▼▼▼

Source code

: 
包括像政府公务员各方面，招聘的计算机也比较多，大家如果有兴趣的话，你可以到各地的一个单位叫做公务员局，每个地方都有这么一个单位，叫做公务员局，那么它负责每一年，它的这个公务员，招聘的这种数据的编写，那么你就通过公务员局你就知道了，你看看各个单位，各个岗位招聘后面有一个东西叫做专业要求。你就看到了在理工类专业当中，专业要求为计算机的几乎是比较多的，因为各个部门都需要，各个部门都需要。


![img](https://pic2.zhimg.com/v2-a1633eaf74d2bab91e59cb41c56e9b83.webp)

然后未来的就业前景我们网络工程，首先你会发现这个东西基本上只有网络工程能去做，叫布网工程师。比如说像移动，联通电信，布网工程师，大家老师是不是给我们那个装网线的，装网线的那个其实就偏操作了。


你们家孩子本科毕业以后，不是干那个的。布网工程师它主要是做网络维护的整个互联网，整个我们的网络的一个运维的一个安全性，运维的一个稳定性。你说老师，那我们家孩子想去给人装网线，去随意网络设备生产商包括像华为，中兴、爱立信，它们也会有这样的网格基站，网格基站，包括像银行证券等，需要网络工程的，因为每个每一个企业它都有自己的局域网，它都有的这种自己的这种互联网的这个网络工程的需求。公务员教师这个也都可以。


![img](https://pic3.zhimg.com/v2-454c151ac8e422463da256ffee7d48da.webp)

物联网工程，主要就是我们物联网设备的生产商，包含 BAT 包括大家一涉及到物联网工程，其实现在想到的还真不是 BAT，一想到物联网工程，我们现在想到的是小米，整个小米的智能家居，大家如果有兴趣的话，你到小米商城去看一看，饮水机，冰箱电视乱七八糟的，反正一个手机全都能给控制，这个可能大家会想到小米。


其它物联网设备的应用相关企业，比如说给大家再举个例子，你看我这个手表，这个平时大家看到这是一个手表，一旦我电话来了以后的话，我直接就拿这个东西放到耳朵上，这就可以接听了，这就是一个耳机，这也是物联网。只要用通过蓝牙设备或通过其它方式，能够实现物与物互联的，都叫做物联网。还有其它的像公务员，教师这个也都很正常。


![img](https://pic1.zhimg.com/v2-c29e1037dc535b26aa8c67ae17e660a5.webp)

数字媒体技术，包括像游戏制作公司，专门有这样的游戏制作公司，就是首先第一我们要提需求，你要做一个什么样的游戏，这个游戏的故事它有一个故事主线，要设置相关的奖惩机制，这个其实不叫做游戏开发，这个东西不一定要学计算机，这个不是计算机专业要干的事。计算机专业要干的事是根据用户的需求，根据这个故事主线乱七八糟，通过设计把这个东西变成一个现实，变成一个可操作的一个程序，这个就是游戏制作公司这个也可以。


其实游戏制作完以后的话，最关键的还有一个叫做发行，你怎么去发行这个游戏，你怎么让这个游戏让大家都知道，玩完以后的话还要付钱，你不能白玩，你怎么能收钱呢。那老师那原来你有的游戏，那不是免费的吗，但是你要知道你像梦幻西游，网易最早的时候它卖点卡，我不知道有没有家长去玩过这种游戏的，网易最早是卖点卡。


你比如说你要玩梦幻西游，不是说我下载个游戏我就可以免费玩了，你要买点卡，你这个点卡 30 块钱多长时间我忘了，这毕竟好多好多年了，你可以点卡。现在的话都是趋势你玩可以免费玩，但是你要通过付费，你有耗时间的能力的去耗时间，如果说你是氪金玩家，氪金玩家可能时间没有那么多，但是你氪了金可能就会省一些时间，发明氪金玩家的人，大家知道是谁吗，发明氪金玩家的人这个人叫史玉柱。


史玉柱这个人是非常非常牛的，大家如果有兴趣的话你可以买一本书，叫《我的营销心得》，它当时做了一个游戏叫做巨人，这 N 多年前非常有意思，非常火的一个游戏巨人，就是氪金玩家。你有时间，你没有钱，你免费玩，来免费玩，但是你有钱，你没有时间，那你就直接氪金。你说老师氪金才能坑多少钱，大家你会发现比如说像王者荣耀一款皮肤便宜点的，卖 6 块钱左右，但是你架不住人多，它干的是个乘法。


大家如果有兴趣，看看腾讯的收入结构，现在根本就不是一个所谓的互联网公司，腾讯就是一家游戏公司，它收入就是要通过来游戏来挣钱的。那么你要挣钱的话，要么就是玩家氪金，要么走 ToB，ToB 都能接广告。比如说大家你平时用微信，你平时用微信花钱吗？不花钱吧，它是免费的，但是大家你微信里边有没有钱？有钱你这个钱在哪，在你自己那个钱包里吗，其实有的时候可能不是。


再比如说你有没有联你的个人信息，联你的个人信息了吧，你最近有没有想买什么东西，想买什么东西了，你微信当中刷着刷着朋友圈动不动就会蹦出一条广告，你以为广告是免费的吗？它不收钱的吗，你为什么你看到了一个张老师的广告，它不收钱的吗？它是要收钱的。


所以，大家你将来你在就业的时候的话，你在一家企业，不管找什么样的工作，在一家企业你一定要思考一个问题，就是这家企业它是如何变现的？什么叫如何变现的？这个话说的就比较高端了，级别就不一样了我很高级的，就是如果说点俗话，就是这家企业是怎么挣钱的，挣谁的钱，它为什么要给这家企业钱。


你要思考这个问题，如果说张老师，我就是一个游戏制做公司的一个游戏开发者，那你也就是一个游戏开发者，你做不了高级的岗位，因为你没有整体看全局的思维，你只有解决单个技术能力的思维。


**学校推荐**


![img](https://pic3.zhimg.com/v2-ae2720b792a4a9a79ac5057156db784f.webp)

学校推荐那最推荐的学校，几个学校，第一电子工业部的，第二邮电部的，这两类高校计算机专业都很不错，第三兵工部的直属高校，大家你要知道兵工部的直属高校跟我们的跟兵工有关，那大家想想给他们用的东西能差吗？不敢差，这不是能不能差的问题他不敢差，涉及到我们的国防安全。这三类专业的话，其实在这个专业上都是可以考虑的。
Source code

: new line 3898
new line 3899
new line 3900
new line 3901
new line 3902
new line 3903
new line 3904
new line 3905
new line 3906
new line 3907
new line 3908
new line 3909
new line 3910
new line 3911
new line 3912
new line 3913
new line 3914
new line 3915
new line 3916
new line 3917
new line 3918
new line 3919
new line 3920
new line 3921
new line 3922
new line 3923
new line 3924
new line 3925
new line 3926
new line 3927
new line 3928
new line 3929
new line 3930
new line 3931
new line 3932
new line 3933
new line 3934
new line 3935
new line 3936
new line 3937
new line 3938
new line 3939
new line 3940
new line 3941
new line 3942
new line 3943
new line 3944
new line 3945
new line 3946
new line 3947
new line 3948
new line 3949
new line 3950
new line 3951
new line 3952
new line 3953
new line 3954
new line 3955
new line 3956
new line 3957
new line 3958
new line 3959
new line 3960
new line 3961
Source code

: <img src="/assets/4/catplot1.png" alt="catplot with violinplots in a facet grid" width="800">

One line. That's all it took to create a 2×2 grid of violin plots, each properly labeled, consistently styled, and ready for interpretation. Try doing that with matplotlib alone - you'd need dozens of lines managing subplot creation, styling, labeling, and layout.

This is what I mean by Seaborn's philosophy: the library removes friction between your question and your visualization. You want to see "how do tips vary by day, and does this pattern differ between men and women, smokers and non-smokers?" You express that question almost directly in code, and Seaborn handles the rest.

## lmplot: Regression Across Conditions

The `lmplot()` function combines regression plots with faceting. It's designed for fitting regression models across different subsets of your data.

▲▲▲

TASK PROMPT |
From the first line to the last, write out the listing exactly.

RESPONSE BELOW |
Source code

: 
包括像政府公务员各方面，招聘的计算机也比较多，大家如果有兴趣的话，你可以到各地的一个单位叫做公务员局，每个地方都有这么一个单位，叫做公务员局，那么它负责每一年，它的这个公务员，招聘的这种数据的编写，那么你就通过公务员局你就知道了，你看看各个单位，各个岗位招聘后面有一个东西叫做专业要求。你就看到了在理工类专业当中，专业要求为计算机的几乎是比较多的，因为各个部门都需要，各个部门都需要。


![img](https://pic2.zhimg.com/v2-a1633eaf74d2bab91e59cb41c56e9b83.webp)

然后未来的就业前景我们网络工程，首先你会发现这个东西基本上只有网络工程能去做，叫布网工程师。比如说像移动，联通电信，布网工程师，大家老师是不是给我们那个装网线的，装网线的那个其实就偏操作了。


你们家孩子本科毕业以后，不是干那个的。布网工程师它主要是做网络维护的整个互联网，整个我们的网络的一个运维的一个安全性，运维的一个稳定性。你说老师，那我们家孩子想去给人装网线，去随意网络设备生产商包括像华为，中兴、爱立信，它们也会有这样的网格基站，网格基站，包括像银行证券等，需要网络工程的，因为每个每一个企业它都有自己的局域网，它都有的这种自己的这种互联网的这个网络工程的需求。公务员教师这个也都可以。


![img](https://pic3.zhimg.com/v2-454c151ac8e422463da256ffee7d48da.webp)

物联网工程，主要就是我们物联网设备的生产商，包含 BAT 包括大家一涉及到物联网工程，其实现在想到的还真不是 BAT，一想到物联网工程，我们现在想到的是小米，整个小米的智能家居，大家如果有兴趣的话，你到小米商城去看一看，饮水机，冰箱电视乱七八糟的，反正一个手机全都能给控制，这个可能大家会想到小米。


其它物联网设备的应用相关企业，比如说给大家再举个例子，你看我这个手表，这个平时大家看到这是一个手表，一旦我电话来了以后的话，我直接就拿这个东西放到耳朵上，这就可以接听了，这就是一个耳机，这也是物联网。只要用通过蓝牙设备或通过其它方式，能够实现物与物互联的，都叫做物联网。还有其它的像公务员，教师这个也都很正常。


![img](https://pic1.zhimg.com/v2-c29e1037dc535b26aa8c67ae17e660a5.webp)

数字媒体技术，包括像游戏制作公司，专门有这样的游戏制作公司，就是首先第一我们要提需求，你要做一个什么样的游戏，这个游戏的故事它有一个故事主线，要设置相关的奖惩机制，这个其实不叫做游戏开发，这个东西不一定要学计算机，这个不是计算机专业要干的事。计算机专业要干的事是根据用户的需求，根据这个故事主线乱七八糟，通过设计把这个东西变成一个现实，变成一个可操作的一个程序，这个就是游戏制作公司这个也可以。


其实游戏制作完以后的话，最关键的还有一个叫做发行，你怎么去发行这个游戏，你怎么让这个游戏让大家都知道，玩完以后的话还要付钱，你不能白玩，你怎么能收钱呢。那老师那原来你有的游戏，那不是免费的吗，但是你要知道你像梦幻西游，网易最早的时候它卖点卡，我不知道有没有家长去玩过这种游戏的，网易最早是卖点卡。


你比如说你要玩梦幻西游，不是说我下载个游戏我就可以免费玩了，你要买点卡，你这个点卡 30 块钱多长时间我忘了，这毕竟好多好多年了，你可以点卡。现在的话都是趋势你玩可以免费玩，但是你要通过付费，你有耗时间的能力的去耗时间，如果说你是氪金玩家，氪金玩家可能时间没有那么多，但是你氪了金可能就会省一些时间，发明氪金玩家的人，大家知道是谁吗，发明氪金玩家的人这个人叫史玉柱。


史玉柱这个人是非常非常牛的，大家如果有兴趣的话你可以买一本书，叫《我的营销心得》，它当时做了一个游戏叫做巨人，这 N 多年前非常有意思，非常火的一个游戏巨人，就是氪金玩家。你有时间，你没有钱，你免费玩，来免费玩，但是你有钱，你没有时间，那你就直接氪金。你说老师氪金才能坑多少钱，大家你会发现比如说像王者荣耀一款皮肤便宜点的，卖 6 块钱左右，但是你架不住人多，它干的是个乘法。


大家如果有兴趣，看看腾讯的收入结构，现在根本就不是一个所谓的互联网公司，腾讯就是一家游戏公司，它收入就是要通过来游戏来挣钱的。那么你要挣钱的话，要么就是玩家氪金，要么走 ToB，ToB 都能接广告。比如说大家你平时用微信，你平时用微信花钱吗？不花钱吧，它是免费的，但是大家你微信里边有没有钱？有钱你这个钱在哪，在你自己那个钱包里吗，其实有的时候可能不是。


再比如说你有没有联你的个人信息，联你的个人信息了吧，你最近有没有想买什么东西，想买什么东西了，你微信当中刷着刷着朋友圈动不动就会蹦出一条广告，你以为广告是免费的吗？它不收钱的吗，你为什么你看到了一个张老师的广告，它不收钱的吗？它是要收钱的。


所以，大家你将来你在就业的时候的话，你在一家企业，不管找什么样的工作，在一家企业你一定要思考一个问题，就是这家企业它是如何变现的？什么叫如何变现的？这个话说的就比较高端了，级别就不一样了我很高级的，就是如果说点俗话，就是这家企业是怎么挣钱的，挣谁的钱，它为什么要给这家企业钱。


你要思考这个问题，如果说张老师，我就是一个游戏制做公司的一个游戏开发者，那你也就是一个游戏开发者，你做不了高级的岗位，因为你没有整体看全局的思维，你只有解决单个技术能力的思维。


**学校推荐**


![img](https://pic3.zhimg.com/v2-ae2720b792a4a9a79ac5057156db784f.webp)

学校推荐那最推荐的学校，几个学校，第一电子工业部的，第二邮电部的，这两类高校计算机专业都很不错，第三兵工部的直属高校，大家你要知道兵工部的直属高校跟我们的跟兵工有关，那大家想想给他们用的东西能差吗？不敢差，这不是能不能差的问题他不敢差，涉及到我们的国防安全。这三类专业的话，其实在这个专业上都是可以考虑的。
Source code

: new line 3898
new line 3899
new line 3900
new line 3901
new line 3902
new line 3903
new line 3904
new line 3905
new line 3906
new line 3907
new line 3908
new line 3909
new line 3910
new line 3911
new line 3912
new line 3913
new line 3914
new line 3915
new line 3916
new line 3917
new line 3918
new line 3919
new line 3920
new line 3921
new line 3922
new line 3923
new line 3924
new line 3925
new line 3926
new line 3927
new line 3928
new line 3929
new line 3930
new line 3931
new line 3932
new line 3933
new line 3934
new line 3935
new line 3936
new line 3937
new line 3938
new line 3939
new line 3940
new line 3941
new line 3942
new line 3943
new line 3944
new line 3945
new line 3946
new line 3947
new line 3948
new line 3949
new line 3950
new line 3951
new line 3952
new line 3953
new line 3954
new line 3955
new line 3956
new line 3957
new line 3958
new line 3959
new line 3960
new line 3961
Source code

: <img src="/assets/4/catplot1.png" alt="catplot with violinplots in a facet grid" width="800">

One line. That's all it took to create a 2×2 grid of violin plots, each properly labeled, consistently styled, and ready for interpretation. Try doing that with matplotlib alone - you'd need dozens of lines managing subplot creation, styling, labeling, and layout.

This is what I mean by Seaborn's philosophy: the library removes friction between your question and your visualization. You want to see "how do tips vary by day, and does this pattern differ between men and women, smokers and non-smokers?" You express that question almost directly in code, and Seaborn handles the rest.

## lmplot: Regression Across Conditions

The `lmplot()` function combines regression plots with faceting. It's designed for fitting regression models across different subsets of your data.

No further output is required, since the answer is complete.